PS> I had previously looked at the Sherline video and wasn't sure what he was doing with the Y axis (in out). You can't really see it in the video. He doesn't say much except that "the program is very complex" and that it took him a couple of months to write it. Something about problems when you grind the peak of the cam and the axis' changing. It didn't answer my questions.
Somehow I think he's right but I can't see why. Or perhaps what I'm plannning to so is fundamentally different.




Thanks

Sage
 
Sage, your method works, but not the way you think. It is more complicted.
Charles described it very well in words why you need to compensate for the wheel's diameter. But words can be very abstract!
I do understand where you don't understand. :)
Sure, you can rotate and move in/out at the same time. But the problem is, that the wheel doesn't cut where you think it cuts.
The method you intend to use is good, but it is complicated from a mathematical POV. If you would use a C-axis, the math will be very simple, but the setup gets a bit funny (tailstock).

I think I'll draw a picture tomorrow that shows what Charles wrote.

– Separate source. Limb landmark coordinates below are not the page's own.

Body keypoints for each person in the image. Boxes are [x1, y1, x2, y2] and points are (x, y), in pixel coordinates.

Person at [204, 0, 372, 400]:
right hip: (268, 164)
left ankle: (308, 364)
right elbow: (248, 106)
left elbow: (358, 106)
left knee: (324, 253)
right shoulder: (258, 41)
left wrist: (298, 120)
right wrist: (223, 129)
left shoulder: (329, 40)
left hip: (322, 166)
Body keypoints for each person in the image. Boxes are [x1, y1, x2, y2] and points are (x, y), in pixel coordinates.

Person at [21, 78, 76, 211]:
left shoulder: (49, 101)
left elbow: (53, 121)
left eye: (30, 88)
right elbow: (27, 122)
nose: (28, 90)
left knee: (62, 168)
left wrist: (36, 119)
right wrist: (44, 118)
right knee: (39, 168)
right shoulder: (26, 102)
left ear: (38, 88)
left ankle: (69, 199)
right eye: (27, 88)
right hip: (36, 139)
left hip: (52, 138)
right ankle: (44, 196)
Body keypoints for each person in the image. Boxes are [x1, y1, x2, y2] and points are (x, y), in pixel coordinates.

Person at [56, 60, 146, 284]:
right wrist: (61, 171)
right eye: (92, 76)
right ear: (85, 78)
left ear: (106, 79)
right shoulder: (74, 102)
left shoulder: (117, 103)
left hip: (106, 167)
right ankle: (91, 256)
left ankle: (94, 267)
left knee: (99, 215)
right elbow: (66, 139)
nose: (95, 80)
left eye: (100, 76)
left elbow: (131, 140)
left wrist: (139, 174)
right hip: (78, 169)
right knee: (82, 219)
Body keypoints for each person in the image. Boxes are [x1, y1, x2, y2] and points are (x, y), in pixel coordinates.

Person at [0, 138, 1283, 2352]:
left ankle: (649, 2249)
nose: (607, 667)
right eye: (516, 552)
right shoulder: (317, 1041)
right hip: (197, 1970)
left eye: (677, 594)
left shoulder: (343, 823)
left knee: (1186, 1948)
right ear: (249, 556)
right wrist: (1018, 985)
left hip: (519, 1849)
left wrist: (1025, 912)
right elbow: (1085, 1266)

I'm in bed and writing this on my iPad.

Nick
 
Some added information. Remember I'm grinding a model cam not a full sized one. The cams lift is only .074 and I'm using a 4.5" diamter grinding wheel. If that makes any difference in terms of an (relatively anyway ) infinite sized grinding wheel.

Sage
 
Hi Fellow HMEM Members,

Will be bookmarking this thread as there a possibliity when my IC engine building prowess grows, four engine building can be made possible.With a basic machineshop limited by space,I can only rely on simplest methods as threaded.

Gus,now recovered from food poisoning last nite. I was one of the 200 at a function.Sure great to have a Nursing Officer as wife.